11 De la même manière, les deux auteurs se séparent sur la définition du principe d’individuation : notre existence individuelle passe nécessairement par un principe matériel sans lequel il n’y aurait pas de singularité possible, l’humain est « composé » pour Blondel, qui se fait en cela un disciple d’Aristote. Notre existence est d’abord spirituelle ou morale et nous participons activement à notre « surnaturalisation ». Il n’y a pas d’existence propre de la créature indépendamment du vouloir divin. L’Individuation s’opère par le don de Dieu. Bref, à une ontologie du don relationnelle s’oppose un don lié à l’Acte pur comme causalité (228).
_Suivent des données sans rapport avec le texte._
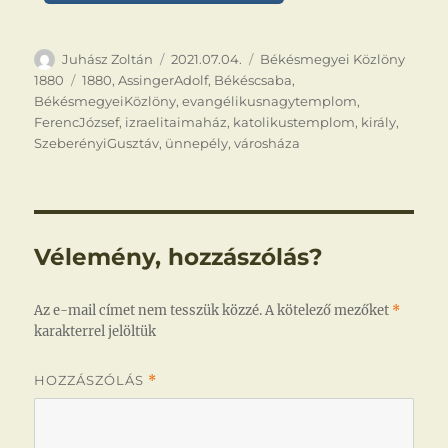
Szerző
Közzétéve
Kategória
Juhász Zoltán
2021.07.04.
Békésmegyei Közlöny
Címke
1880
1880
,
AssingerAdolf
,
Békéscsaba
,
BékésmegyeiKözlöny
,
evangélikusnagytemplom
,
FerencJózsef
,
izraelitaimaház
,
katolikustemplom
,
király
,
SzeberényiGusztáv
,
ünnepély
,
városháza
Vélemény, hozzászólás?
Az e-mail címet nem tesszük közzé.
A kötelező mezőket
*
karakterrel jelöltük
HOZZÁSZÓLÁS
*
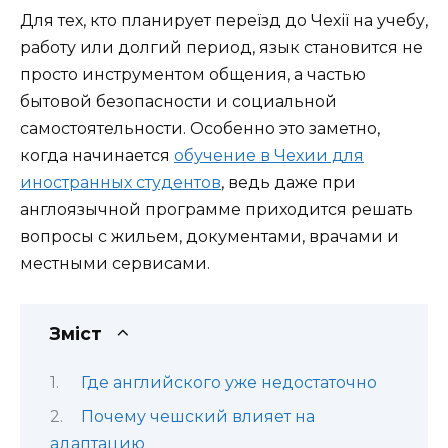
Для тех, кто планирует переїзд до Чехії на учебу,
работу или долгий период, язык становится не
просто инструментом общения, а частью
бытовой безопасности и социальной
самостоятельности. Особенно это заметно,
когда начинается
обучение в Чехии для
иностранных студентов
, ведь даже при
англоязычной программе приходится решать
вопросы с жильем, документами, врачами и
местными сервисами.
Зміст
Где английского уже недостаточно
Почему чешский влияет на
адаптацию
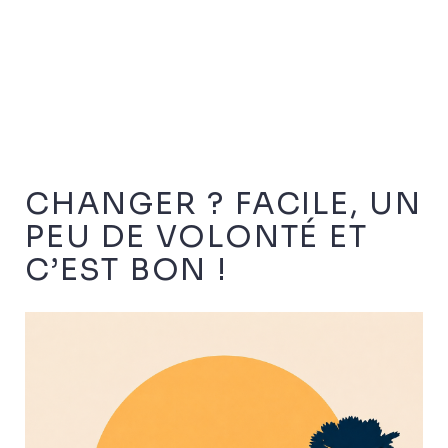
CHANGER ? FACILE, UN
PEU DE VOLONTÉ ET
C’EST BON !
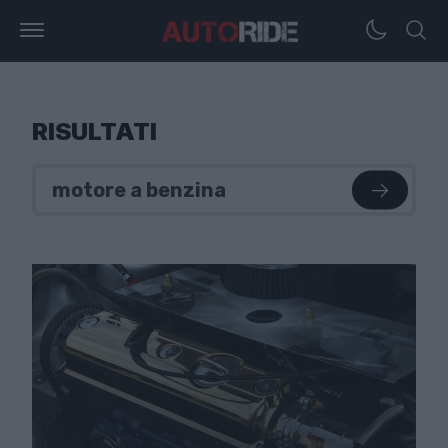
RISULTATI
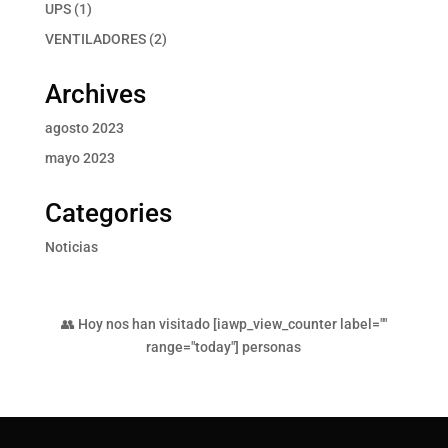
productos
1
UPS
1
producto
2
VENTILADORES
2
productos
Archives
agosto 2023
mayo 2023
Categories
Noticias
👥 Hoy nos han visitado [iawp_view_counter label=""
range="today"] personas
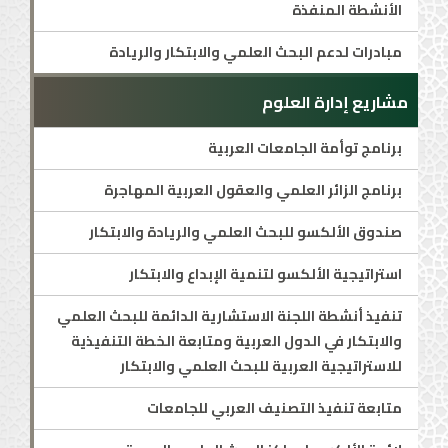
الأنشطة المنفذة
مبادرات لدعم البحث العلمي والابتكار والريادة
مشاريع إدارة العلوم
برنامج توأمة الجامعات العربية
برنامج الزائر العلمي والعقول العربية المهاجرة
صندوق الألكسو للبحث العلمي والريادة والابتكار
استراتيجية الألكسو لتنمية الإبداع والابتكار
تنفيذ أنشطة اللجنة الاستشارية الدائمة للبحث العلمي
والابتكار في الدول العربية ومتابعة الخطة التنفيذية
للاستراتيجية العربية للبحث العلمي والابتكار
متابعة تنفيذ التصنيف العربي للجامعات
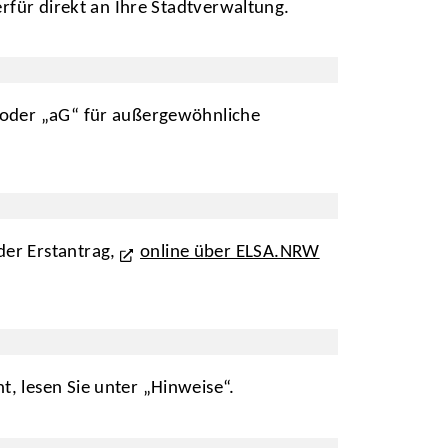
erfür direkt an Ihre Stadtverwaltung.
g oder „aG“ für außergewöhnliche
der Erstantrag,
online über ELSA.NRW
, lesen Sie unter „Hinweise“.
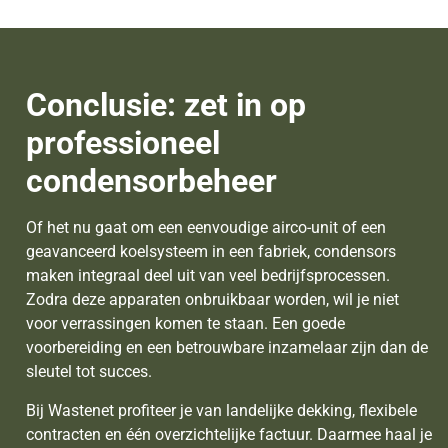
Conclusie: zet in op
professioneel
condensorbeheer
Of het nu gaat om een eenvoudige airco-unit of een
geavanceerd koelsysteem in een fabriek, condensors
maken integraal deel uit van veel bedrijfsprocessen.
Zodra deze apparaten onbruikbaar worden, wil je niet
voor verrassingen komen te staan. Een goede
voorbereiding en een betrouwbare inzamelaar zijn dan de
sleutel tot succes.
Bij Wastenet profiteer je van landelijke dekking, flexibele
contracten en één overzichtelijke factuur. Daarmee haal je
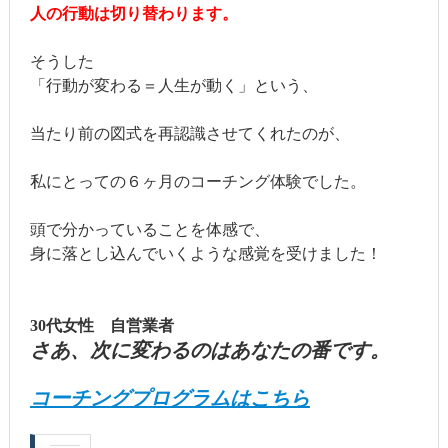
人の行動は切り替わります。
そうした
「行動が変わる＝人生が動く」という、
当たり前の図式を再認識させてくれたのが、
私にとっての６ヶ月のコーチング体験でした。
頭で分かっていることを体感で、
身に落とし込んでいくような感覚を受けました！
30代女性 自営業者
さあ、次に変わるのはあなたの番です。
コーチングプログラムはこちら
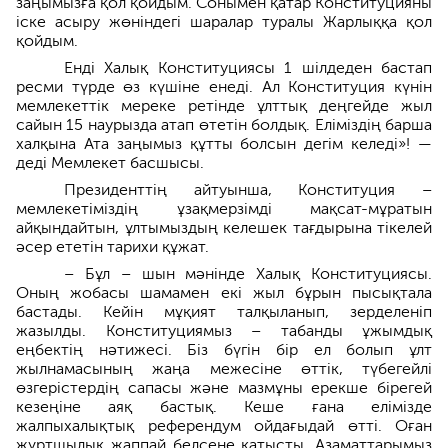
заңымызға қол қойдым. Сонымен қатар Конституцияны
іске асыру жөніндегі шаралар туралы Жарлыққа қол
қойдым.
Енді Халық Конституциясы 1 шілдеден бастап
ресми түрде өз күшіне енеді. Ал Конституция күнін
мемлекеттік мереке ретінде ұлттық деңгейде жыл
сайын 15 наурызда атап өтетін болдық. Еліміздің барша
халқына Ата заңымыз құтты болсын дегім келеді»! —
деді Мемлекет басшысы.
Президенттің айтуынша, Конституция –
мемлекетіміздің ұзақмерзімді мақсат-мұратын
айқындайтын, ұлтымыздың келешек тағдырына тікелей
әсер ететін тарихи құжат.
– Бұл – шын мәнінде Халық Конституциясы.
Оның жобасы шамамен екі жыл бұрын пысықтала
бастады. Кейін мұқият талқыланып, зерделеніп
жазылды. Конституциямыз – табанды ұжымдық
еңбектің нәтижесі. Біз бүгін бір ел болып ұлт
жылнамасының жаңа межесіне өттік, түбегейлі
өзгерістердің сапасы және мазмұны ерекше бірегей
кезеңіне аяқ бастық. Кеше ғана елімізде
жалпыхалықтық референдум ойдағыдай өтті. Оған
жұртшылық жаппай белсене қатысты. Азаматтарымыз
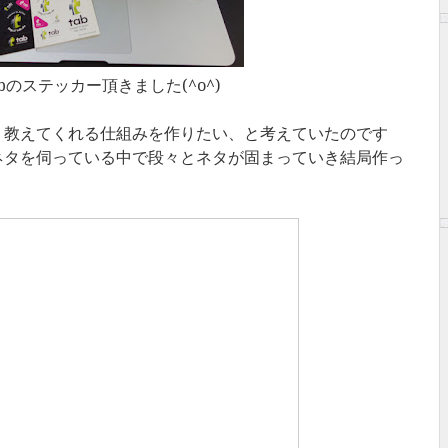
abのステッカー頂きました(^o^)
く教えてくれる仕組みを作りたい、と考えていたのです
ネタを伺っている中で段々とネタが固まっていき結局作っ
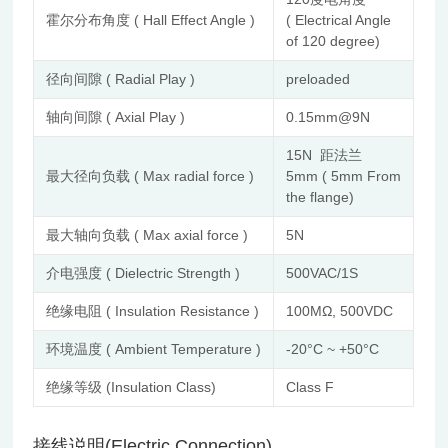
霍尔分布角度 ( Hall Effect Angle )
( Electrical Angle
of 120 degree)
径向间隙 ( Radial Play )
preloaded
轴向间隙 ( Axial Play )
0.15mm@9N
15N 距法兰
最大径向负载 ( Max radial force )
5mm ( 5mm From
the flange)
最大轴向负载 ( Max axial force )
5N
介电强度 ( Dielectric Strength )
500VAC/1S
绝缘电阻 ( Insulation Resistance )
100MΩ, 500VDC
环境温度 ( Ambient Temperature )
-20°C ~ +50°C
绝缘等级 (Insulation Class)
Class F
接线说明(Electric Connection)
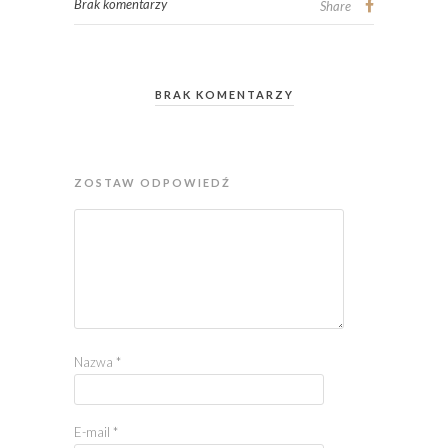
Brak komentarzy
Share
BRAK KOMENTARZY
ZOSTAW ODPOWIEDŹ
Nazwa
*
E-mail
*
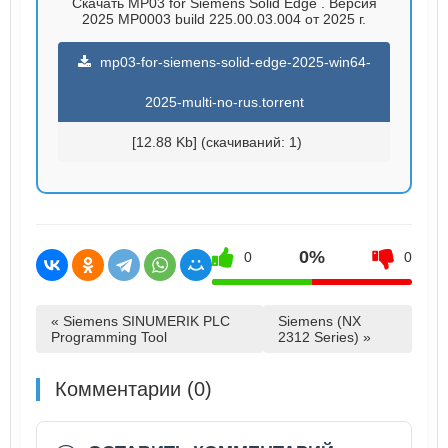
Скачать MP03 for Siemens Solid Edge . Версия
2025 MP0003 build 225.00.03.004 от 2025 г.
mp03-for-siemens-solid-edge-2025-win64-
2025-multi-no-rus.torrent
[12.88 Kb] (cкачиваний: 1)
0%
0
0
« Siemens SINUMERIK PLC
Siemens (NX
Programming Tool
2312 Series) »
Комментарии (0)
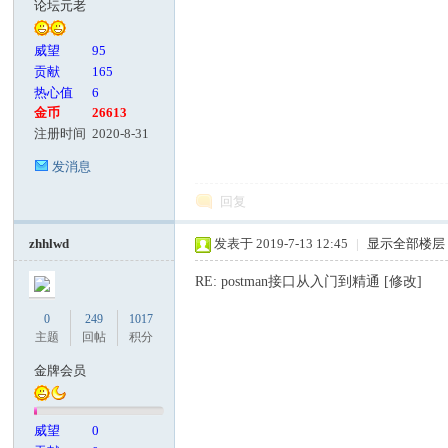
论坛元老
客
威望
95
贡献
165
热心值
6
金币
26613
注册时间
2020-8-31
发消息
回复
论
zhhlwd
发表于 2019-7-13 12:45
|
显示全部楼层
RE: postman接口从入门到精通 [修改]
0
249
1017
主题
回帖
积分
金牌会员
威望
0
坛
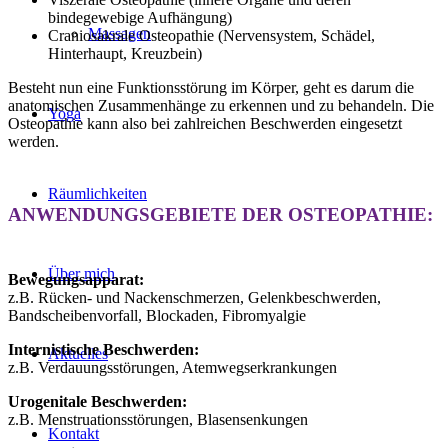
bindegewebige Aufhängung)
Massagen
Craniosakrale Osteopathie (Nervensystem, Schädel,
Hinterhaupt, Kreuzbein)
Besteht nun eine Funktionsstörung im Körper, geht es darum die
anatomischen Zusammenhänge zu erkennen und zu behandeln. Die
Yoga
Osteopathie kann also bei zahlreichen Beschwerden eingesetzt
werden.
Räumlichkeiten
ANWENDUNGSGEBIETE DER OSTEOPATHIE:
Über mich
Bewegungsapparat:
z.B. Rücken- und Nackenschmerzen, Gelenkbeschwerden,
Bandscheibenvorfall, Blockaden, Fibromyalgie
Internistische Beschwerden:
Aktuelles
z.B. Verdauungsstörungen, Atemwegserkrankungen
Urogenitale Beschwerden:
z.B. Menstruationsstörungen, Blasensenkungen
Kontakt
12 La troisième partie porte le différend à son comble. Blondel pose que la dimension surnaturelle est inaccessible à l’homme en raison d’une ontologie défaillante, mais se trouve dévoilée en creux dans le réel. Une nature pure lui apparaît nécessaire pour sauvegarder la gratuité du surnaturel. Le philosophe aixois souligne ici la liberté de l’option humaine par opposition à l’indifférence : l’action est source de l’agir qui permet de dépasser la factualité en l’ordonnant librement. A l’inverse, Laberthonnière insiste sur la dimension surnaturelle qui se découvre dans la vie dès lors que l’homme reçoit activement la part divine qui lui est donnée et y coopère. Le Surnaturel sourd de l’intérieur de l’homme dans son essence même.

13 Doit-on alors penser un seul don ou la nécessité d’un double don pour comprendre la déification de l’homme ? (1923) Le professeur Gabellieri a proposé de penser un triple don chez Blondel avec celui de la liberté qui permettrait de dépasser l’aporie que soulève Laberthonnière entre un Dieu « créateur » et un Dieu « surnaturalisateur » (1923). Le professeur Holzer souligne dans ce débat que l’oratorien pourrait bien être néo-scotiste alors que lui-même semble se séparer de la thèse scotiste sur l’Incarnation (1925).

14 Tout au long de la thèse, C. Rouvier adresse ses questions aux auteurs jusqu’à diagnostiquer leur influence réciproque. Le rapport entre philosophie et théologie, qui est ici élaboré en raison même du sujet de manière originale, s’avère très fécond pour l’actualité de la recherche en théologie.

Notes

  • [1]
    La thèse établit la diachronie de cette séparation : Du soutien mutuel au désaccord tragique.
    1894-1997 : front commun mais quiproquo en germe
    1998-1906 : débat à propos du raisonnement métaphysique et du chemin de divinisation
    1906-1921 : disharmonies des voies jusqu’au désaccord profond
    1922-1925 : écart infranchissable sur la question du don
    1925-1928 : durcissement des incompréhensions mutuelles
    1932 : envoi par Blondel à Laberthonnière de son texte Problème de la philosophie catholique dédicacé : Animae carissimae semper memor.